#### Task inputs:
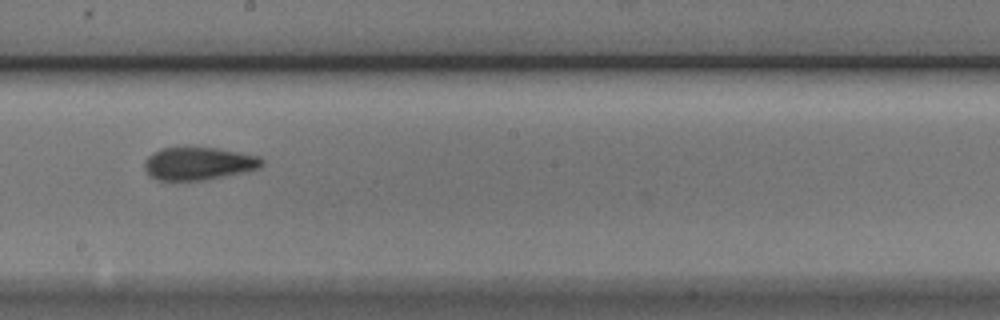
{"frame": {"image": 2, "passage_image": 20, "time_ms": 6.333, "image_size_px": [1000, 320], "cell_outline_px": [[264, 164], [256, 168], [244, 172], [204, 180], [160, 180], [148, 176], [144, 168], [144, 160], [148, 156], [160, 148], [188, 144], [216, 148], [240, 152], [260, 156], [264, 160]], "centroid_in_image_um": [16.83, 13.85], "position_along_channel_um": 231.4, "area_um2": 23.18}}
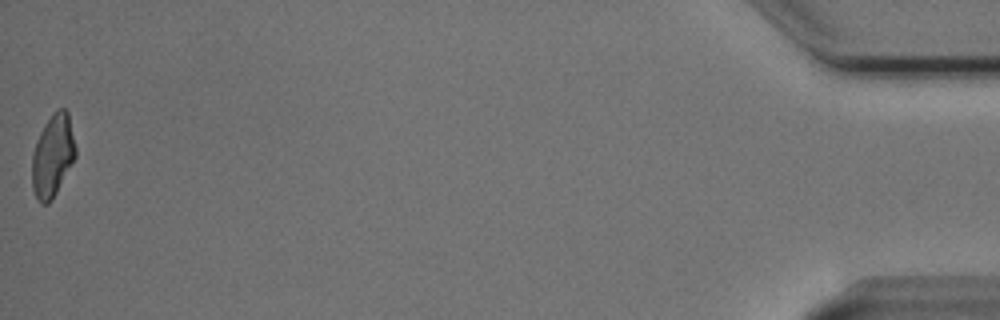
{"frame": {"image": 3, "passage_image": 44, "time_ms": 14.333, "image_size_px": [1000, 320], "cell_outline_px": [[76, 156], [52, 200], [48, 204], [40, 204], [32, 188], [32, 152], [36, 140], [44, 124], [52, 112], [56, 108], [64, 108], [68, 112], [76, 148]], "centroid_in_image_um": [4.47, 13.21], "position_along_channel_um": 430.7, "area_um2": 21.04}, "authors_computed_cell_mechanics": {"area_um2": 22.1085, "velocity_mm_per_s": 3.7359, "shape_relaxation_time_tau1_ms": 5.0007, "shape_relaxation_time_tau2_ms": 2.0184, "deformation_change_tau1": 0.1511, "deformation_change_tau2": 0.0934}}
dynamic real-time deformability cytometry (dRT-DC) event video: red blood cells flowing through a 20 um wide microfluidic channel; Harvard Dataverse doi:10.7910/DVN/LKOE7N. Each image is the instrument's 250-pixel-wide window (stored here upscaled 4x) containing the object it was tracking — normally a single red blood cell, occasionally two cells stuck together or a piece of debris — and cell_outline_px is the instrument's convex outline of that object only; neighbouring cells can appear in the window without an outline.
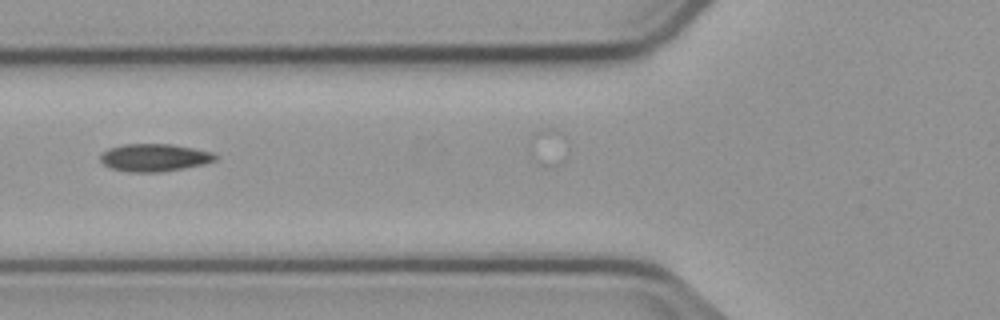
{"species": "common noctule bat (a hibernating species)", "species_latin": "Nyctalus noctula", "temperature_condition": "cold", "stored_images_in_passage": 31, "camera_frame_rate_fps": 3000, "um_per_image_px": 0.085, "animal": {"sex": "male", "body_mass_g": 23.1, "forearm_length_mm": 52.7}, "frame": {"image": 1, "passage_image": 3, "time_ms": 0.667, "image_size_px": [1000, 320], "cell_outline_px": [[216, 160], [204, 164], [184, 168], [160, 172], [128, 172], [112, 168], [104, 164], [100, 160], [100, 156], [108, 148], [124, 144], [172, 144], [212, 152], [216, 156]], "centroid_in_image_um": [13.11, 13.39], "position_along_channel_um": 112.7, "area_um2": 18.38}}
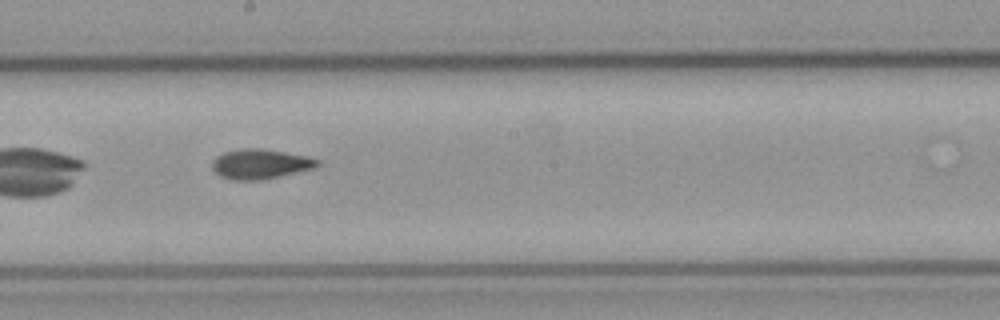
{"frame": {"image": 2, "passage_image": 12, "time_ms": 3.667, "image_size_px": [1000, 320], "cell_outline_px": [[320, 164], [312, 168], [280, 176], [260, 180], [232, 180], [220, 176], [212, 168], [212, 160], [216, 156], [224, 152], [244, 148], [264, 148], [308, 156], [320, 160]], "centroid_in_image_um": [22.11, 13.93], "position_along_channel_um": 226.1, "area_um2": 18.32}}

#### What needs to be done:
Extract only the lines from the line containing "dynamic real-time deformability" through the final line of the records; keep both ends and drop every picture.

#### Answer to this task:
dynamic real-time deformability cytometry (dRT-DC) event video: red blood cells flowing through a 20 um wide microfluidic channel; Harvard Dataverse doi:10.7910/DVN/LKOE7N. Each image is the instrument's 250-pixel-wide window (stored here upscaled 4x) containing the object it was tracking — normally a single red blood cell, occasionally two cells stuck together or a piece of debris — and cell_outline_px is the instrument's convex outline of that object only; neighbouring cells can appear in the window without an outline.
{"species": "common noctule bat (a hibernating species)", "species_latin": "Nyctalus noctula", "temperature_condition": "cold", "stored_images_in_passage": 31, "camera_frame_rate_fps": 3000, "um_per_image_px": 0.085, "animal": {"sex": "male", "body_mass_g": 23.1, "forearm_length_mm": 52.7}, "frame": {"image": 1, "passage_image": 3, "time_ms": 0.667, "image_size_px": [1000, 320], "cell_outline_px": [[216, 160], [204, 164], [184, 168], [160, 172], [128, 172], [112, 168], [104, 164], [100, 160], [100, 156], [108, 148], [124, 144], [172, 144], [212, 152], [216, 156]], "centroid_in_image_um": [13.11, 13.39], "position_along_channel_um": 112.7, "area_um2": 18.38}}
{"frame": {"image": 2, "passage_image": 12, "time_ms": 3.667, "image_size_px": [1000, 320], "cell_outline_px": [[320, 164], [312, 168], [280, 176], [260, 180], [232, 180], [220, 176], [212, 168], [212, 160], [216, 156], [224, 152], [244, 148], [264, 148], [308, 156], [320, 160]], "centroid_in_image_um": [22.11, 13.93], "position_along_channel_um": 226.1, "area_um2": 18.32}}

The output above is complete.